Los Angeles County Superior Court Judge Rolf Treu found that all five statutes were unconstitutional. The evidence that the statutes harmed children was “compelling,” he wrote, and “shocks the conscience.” Treu stayed his decision pending an anticipated appeal.

The case had some heavy lifters on both sides. In addition to Boutrous, one of the lawyers who brought the case challenging the constitutionality of California’s ban on same-sex marriage, the case had the financial backing of Silicon Valley entrepreneur David Welch’s nonprofit, Students Matter.

On the other side were California’s largest teacher unions, the California Teachers Association and the California Federation of Teachers, which had intervened to defend the laws at issue.

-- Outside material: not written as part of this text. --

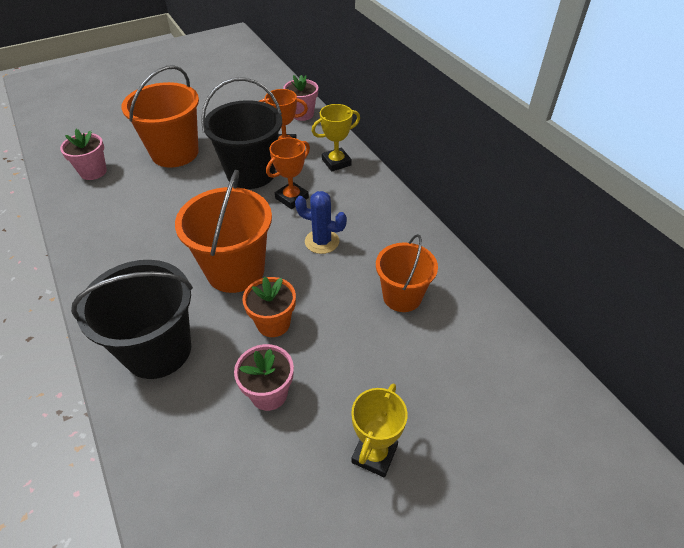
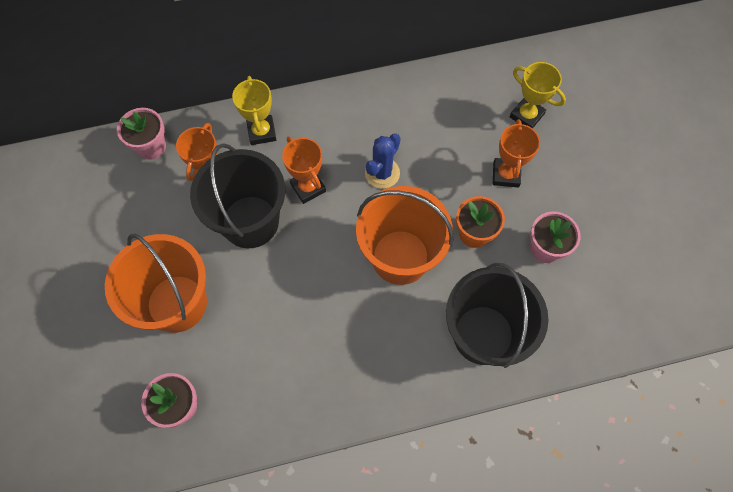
camera: 75 degrees left, 20 degrees up
yellow trophy [351,383,408,478] -> yellow trophy moved to [510,62,566,128]
orange bucket [376,234,438,312] -> none
none -> orange trophy [493,119,540,188]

The decision was stayed pending a near-certain appeal by union attorney James Finberg of Altshuler Berzon. California Attorney General Kamala Harris, representing officials named as defendants, was reviewing the tentative ruling at press time.

Treu ruled that a statute requiring administrators to make tenure decisions within two years or less didn’t allow enough time to adequately assess a teacher’s performance. Statutes governing the dismissal of ineffective teachers were “complex, time-consuming and expensive,” he added. Treu also struck down another statute that protects senior teachers from getting laid off.

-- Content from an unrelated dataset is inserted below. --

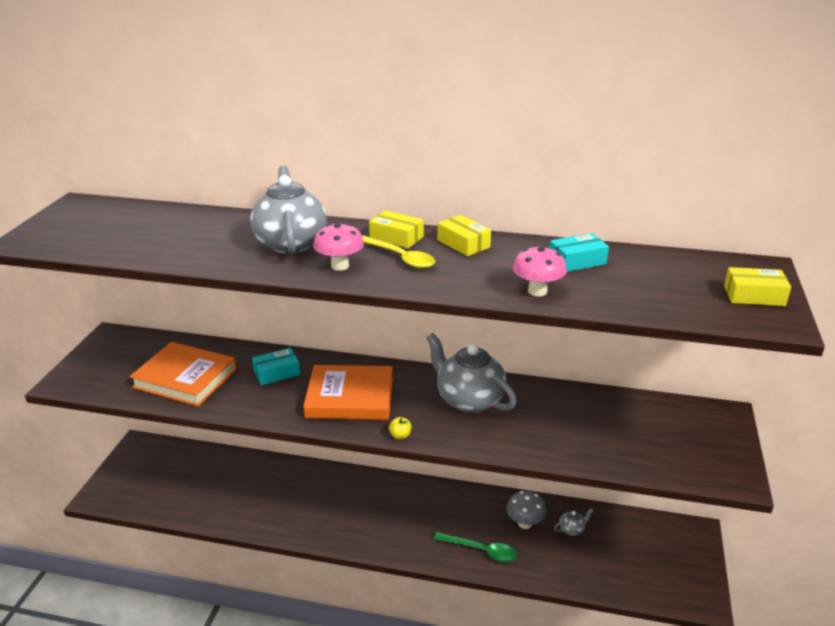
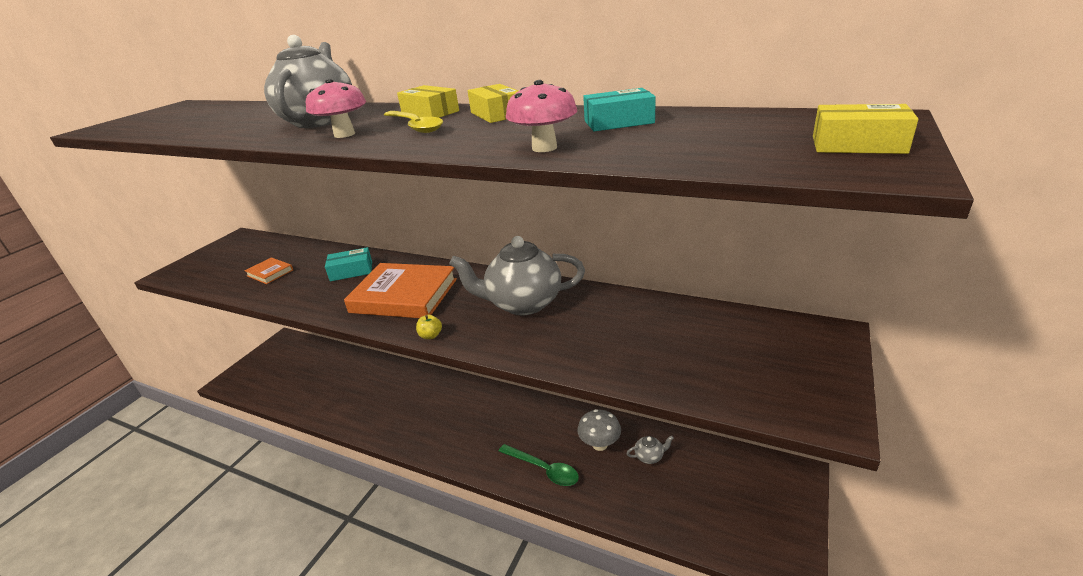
camera: 15 degrees right, 0 degrees up
orange book [129,342,237,406] -> orange book [244,257,293,284], size x0.47
grey teapot [426,333,517,413] -> grey teapot turned 60 degrees counterclockwise [449,236,585,315]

At trial, the defendants had blamed ineffective teachers on poor management at the districts. They insisted that the statutes provided adequate means for administrators to evaluate or dismiss teachers.

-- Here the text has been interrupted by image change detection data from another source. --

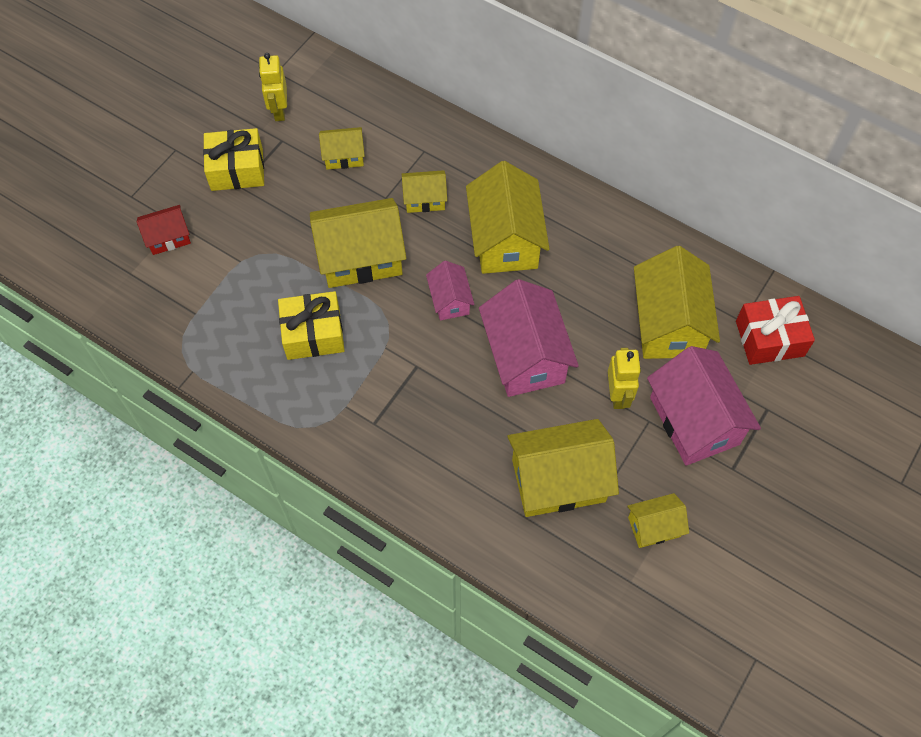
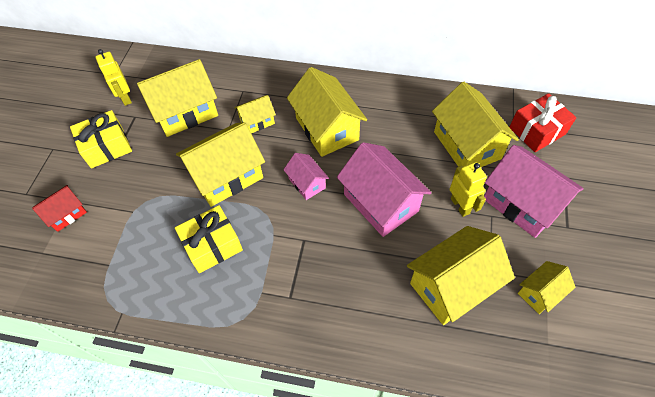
camera: 20 degrees left, 5 degrees down
yellow house [319,127,365,170] -> yellow house [137,59,218,137], size x1.90

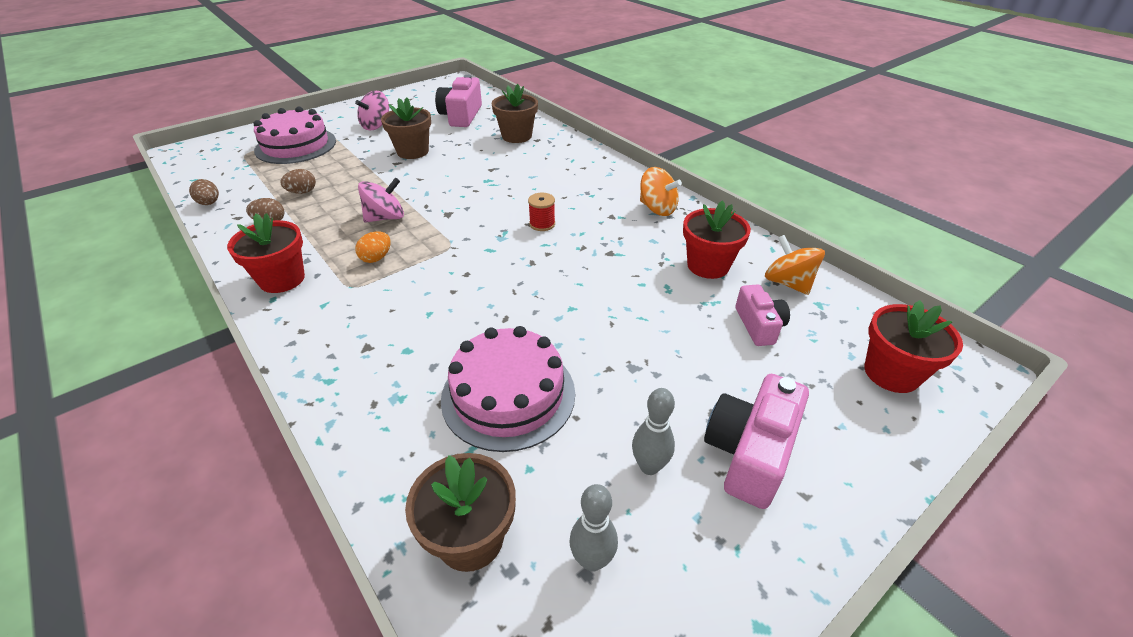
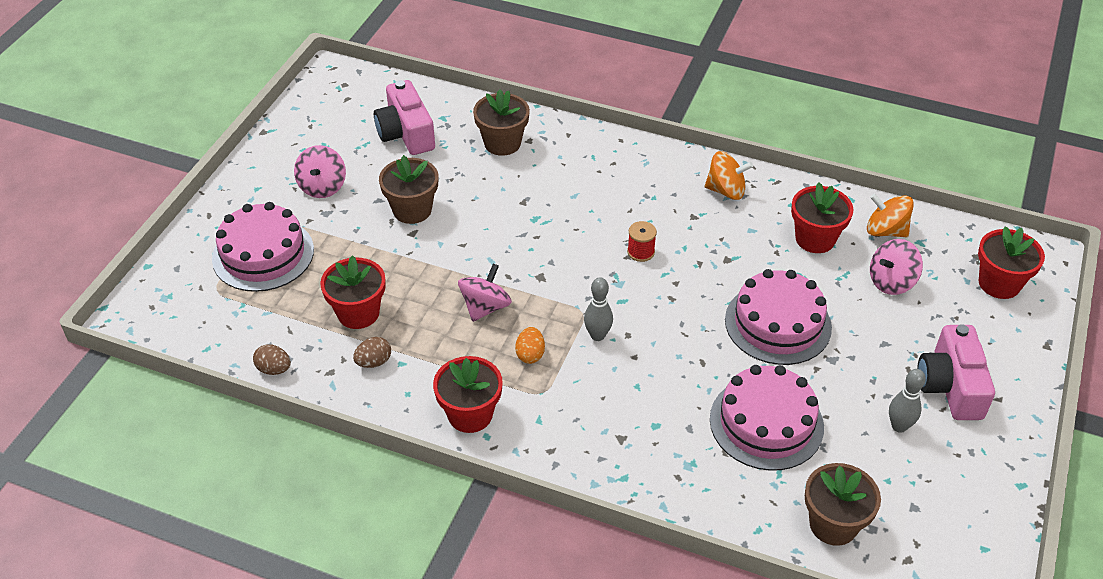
camera: 30 degrees left, 5 degrees up
brown egg [280,169,316,194] -> red flower pot [320,255,386,329]
grey bowling pin [569,484,618,572] -> grey bowling pin moved to [584,277,613,341]
pink camera [735,284,790,346] -> pink spinning top [870,239,923,295]
none -> pink cake [725,269,832,365]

Treu, in his ruling, acknowledged the political ramifications of the case. “That this court’s decision will and should result in political discourse is beyond question,” he wrote.—Amanda Bronstad

Catholic Healthcare West v. 
U.S. Foods

After fending off a last-ditch U.S. Supreme Court appeal last month, plaintiffs in a rare class action under the Racketeer Influenced and Corrupt Organizations Act have inked a $297 million settlement with U.S. Foods Inc. and its former parent, the Dutch retail conglomerate Royal Ahold N.V. The deal resolves allegations that USF executives hatched a scheme to overbill about 75,000 institutional customers nationwide between 1998 and 2005.

Hunton & Williams’ Richard Wyatt Jr. led the customers’ case with assistance from Akin, Gump, Strauss, Hauer & Feld’s R. Laurence Macon and Whatley Kallas’ Joe Whatley Jr. According to Hunton, the settlement is one of the biggest ever in a class action asserting RICO claims.

In December, Sysco Corporation agreed to buy USF for $3.5 billion from a private equity group that acquired the company from Ahold in 2007; that merger was still under antitrust review at press time. Sysco and USF are the country’s first- and second-largest food distributors, respectively.

White & Case partners Glenn Kurtz and Douglas Baumstein have been defending USF since the first case was filed by Waterbury Hospital in 2006. In multiple complaints, later consolidated, customers claimed that USF used dummy companies and fake invoices to inflate food costs that it used to set prices under customer contracts.USF suffered a series of defeats in U.S. district court in Connecticut, including a 2011 ruling certifying the consolidated case as a class action under RICO. After the U.S. Court of Appeals for the Second Circuit upheld the class certification ruling in August 2013, USF brought in an all-star team from Quinn Emanuel Urquhart & Sullivan led by Peter Calamari and Stephen Neuwirth, with Kathleen Sullivan assisting on a Supreme Court petition for cert in January.

Sullivan asserted that the Second Circuit created a split with other appeals courts when it refused to decertify the class last year. She argued that contract expectation damages aren’t available in civil RICO cases based on fraud, and that the case shouldn’t have been certified as a class action without proof that individual class members relied on USF’s alleged misconduct. Wyatt led in opposing USF’s cert bid.

USF entered settlement talks with the plaintiffs after the Supreme Court denied cert on April 28. At press time the settlement still required approval from U.S. District Judge Alvin Thompson in Hartford.